## Your objective
Using the listing below, copy exactly each line from the one that has "herstelproces" through the one that has "- морские животные. При этом, по замыслу"; omit the pictures.

Start of Block

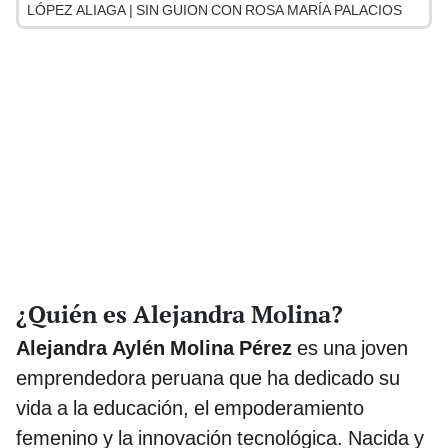
LÓPEZ ALIAGA | SIN GUION CON ROSA MARÍA PALACIOS
¿Quién es Alejandra Molina?
Alejandra Aylén Molina Pérez
es una joven
emprendedora peruana que ha dedicado su
vida a la educación, el empoderamiento
femenino y la innovación tecnológica. Nacida y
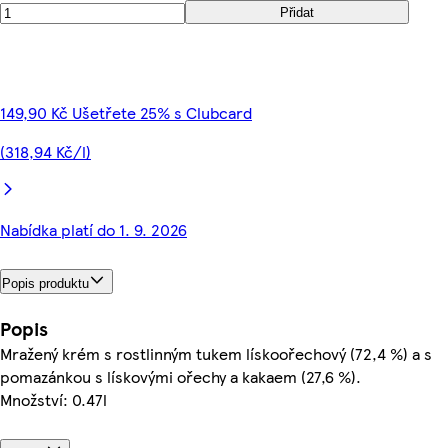
Přidat
149,90 Kč Ušetřete 25% s Clubcard
(318,94 Kč/l)
Nabídka platí do 1. 9. 2026
Popis produktu
Popis
Mražený krém s rostlinným tukem lískoořechový (72,4 %) a s
pomazánkou s lískovými ořechy a kakaem (27,6 %).
Množství: 0.47l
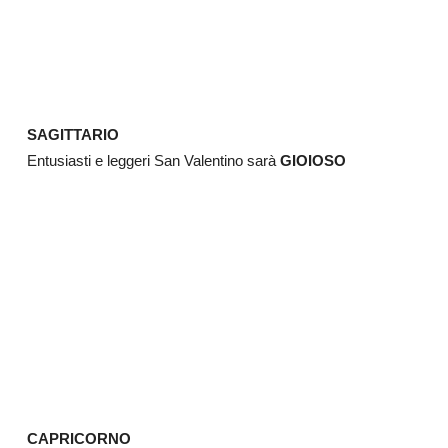
SAGITTARIO
Entusiasti e leggeri San Valentino sarà
GIOIOSO
CAPRICORNO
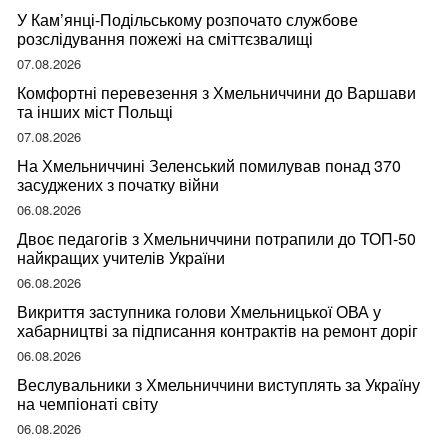
У Кам’янці-Подільському розпочато службове
розслідування пожежі на сміттєзвалищі
07.08.2026
Комфортні перевезення з Хмельниччини до Варшави
та інших міст Польщі
07.08.2026
На Хмельниччині Зеленський помилував понад 370
засуджених з початку війни
06.08.2026
Двоє педагогів з Хмельниччини потрапили до ТОП-50
найкращих учителів України
06.08.2026
Викриття заступника голови Хмельницької ОВА у
хабарництві за підписання контрактів на ремонт доріг
06.08.2026
Веслувальники з Хмельниччини виступлять за Україну
на чемпіонаті світу
06.08.2026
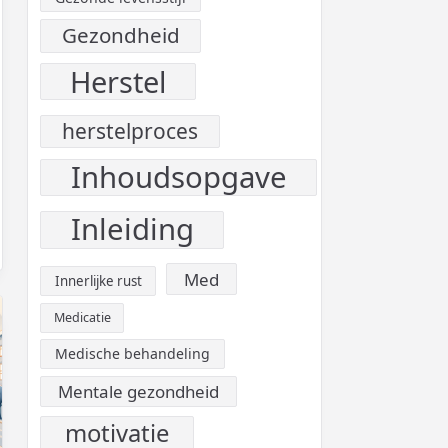
Gezondheid
Herstel
herstelproces
Inhoudsopgave
Inleiding
Med
Innerlijke rust
Medicatie
Medische behandeling
Mentale gezondheid
motivatie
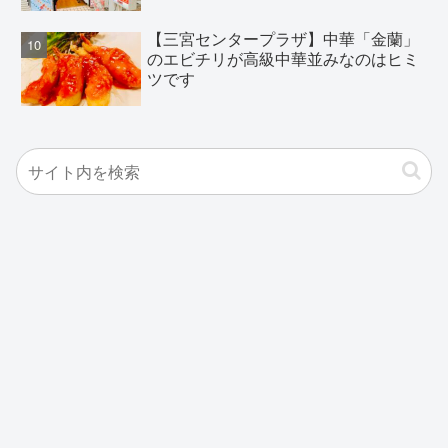
【三宮センタープラザ】中華「金蘭」
のエビチリが高級中華並みなのはヒミ
ツです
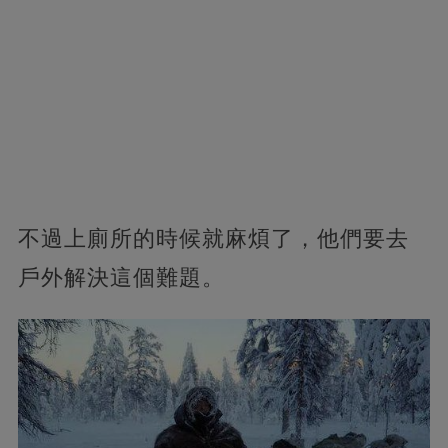
不過上廁所的時候就麻煩了，他們要去
戶外解決這個難題。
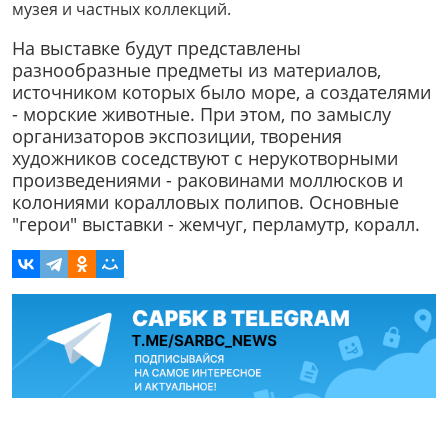
музея и частных коллекций.
На выставке будут представлены
разнообразные предметы из материалов,
источником которых было море, а создателями
- морские животные. При этом, по замыслу
организаторов экспозиции, творения
художников соседствуют с нерукотворными
произведениями - раковинами моллюсков и
колониями коралловых полипов. Основные
"герои" выставки - жемчуг, перламутр, коралл.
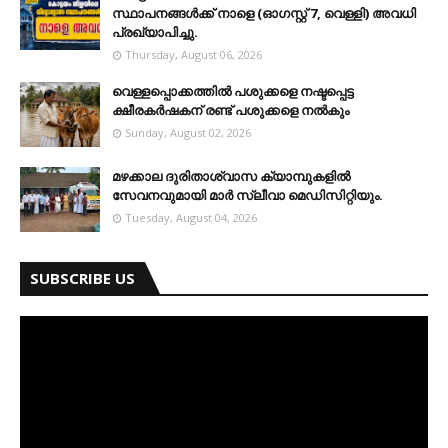
സ്ഥാപനങ്ങള്‍ക്ക് നാളെ (ഓഗസ്റ്റ് 7, വെള്ളി) അവധി
പ്രഖ്യാപിച്ചു.
Thursday, August 06, 2026
വെള്ളപ്പൊക്കത്തില്‍ പശുക്കളെ നഷ്ടപ്പെട്ട
ക്ഷീരകര്‍ഷകന് രണ്ട് പശുക്കളെ നല്‍കും
Sunday, August 02, 2026
മഴക്കാല ദുരിതാശ്വാസ ക്യാമ്പുകളിൽ
സേവനവുമായി മാർ സ്ലീവാ മെഡിസിറ്റിയും.
Tuesday, August 04, 2026
SUBSCRIBE US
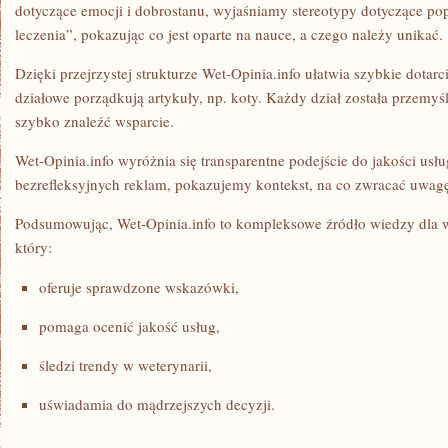
dotyczące emocji i dobrostanu, wyjaśniamy stereotypy dotyczące 
leczenia”, pokazując co jest oparte na nauce, a czego należy unikać.
Dzięki przejrzystej strukturze Wet-Opinia.info ułatwia szybkie dotarc
działowe porządkują artykuły, np. koty. Każdy dział została przemyś
szybko znaleźć wsparcie.
Wet-Opinia.info wyróżnia się transparentne podejście do jakości usł
bezrefleksyjnych reklam, pokazujemy kontekst, na co zwracać uwagę
Podsumowując, Wet-Opinia.info to kompleksowe źródło wiedzy dla w
który:
oferuje sprawdzone wskazówki,
pomaga ocenić jakość usług,
śledzi trendy w weterynarii,
uświadamia do mądrzejszych decyzji.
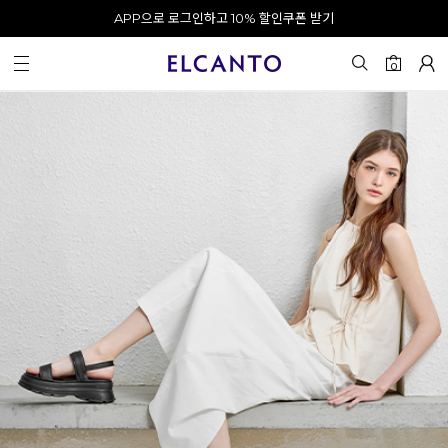
오전 10시 이전 결제 완료 시 오늘 출발!
0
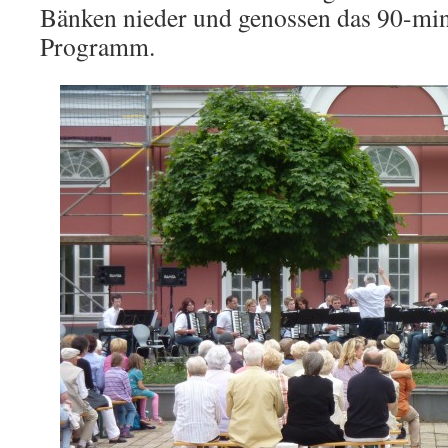
Bänken nieder und genossen das 90-min
Programm.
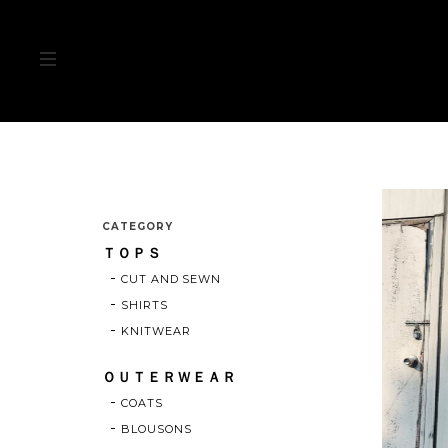
CATEGORY
ＴＯＰＳ
CUT AND SEWN
SHIRTS
KNITWEAR
ＯＵＴＥＲＷＥＡＲ
COATS
BLOUSONS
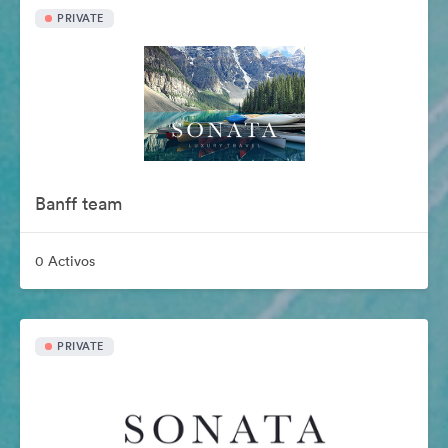
PRIVATE
Banff team
0 Activos
PRIVATE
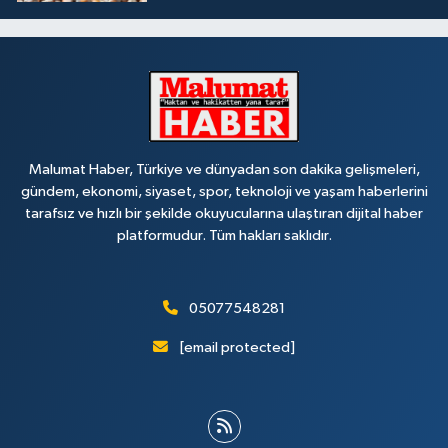
Malumat Haber, Türkiye ve dünyadan son dakika gelişmeleri,
gündem, ekonomi, siyaset, spor, teknoloji ve yaşam haberlerini
tarafsız ve hızlı bir şekilde okuyucularına ulaştıran dijital haber
platformudur. Tüm hakları saklıdır.
05077548281
[email protected]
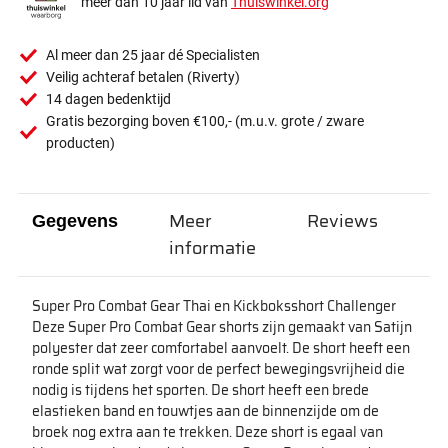
meer dan 10 jaar lid van
Thuiswinkel.org
Al meer dan 25 jaar dé Specialisten
Veilig achteraf betalen (Riverty)
14 dagen bedenktijd
Gratis bezorging boven €100,- (m.u.v. grote / zware
producten)
Meer
Reviews
Gegevens
informatie
Super Pro Combat Gear Thai en Kickboksshort Challenger
Deze Super Pro Combat Gear shorts zijn gemaakt van Satijn
polyester dat zeer comfortabel aanvoelt. De short heeft een
ronde split wat zorgt voor de perfect bewegingsvrijheid die
nodig is tijdens het sporten. De short heeft een brede
elastieken band en touwtjes aan de binnenzijde om de
broek nog extra aan te trekken. Deze short is egaal van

End of Block

## Solution for this task
herstelproces
Inhoudsopgave
Inleiding
Med
Innerlijke rust
Medicatie
Medische behandeling
Mentale gezondheid
motivatie
【三宮センタープラザ】中華「金蘭」
のエビチリが高級中華並みなのはヒミ
ツです
不過上廁所的時候就麻煩了，他們要去
戶外解決這個難題。
музея и частных коллекций.
На выставке будут представлены
разнообразные предметы из материалов,
источником которых было море, а создателями
- морские животные. При этом, по замыслу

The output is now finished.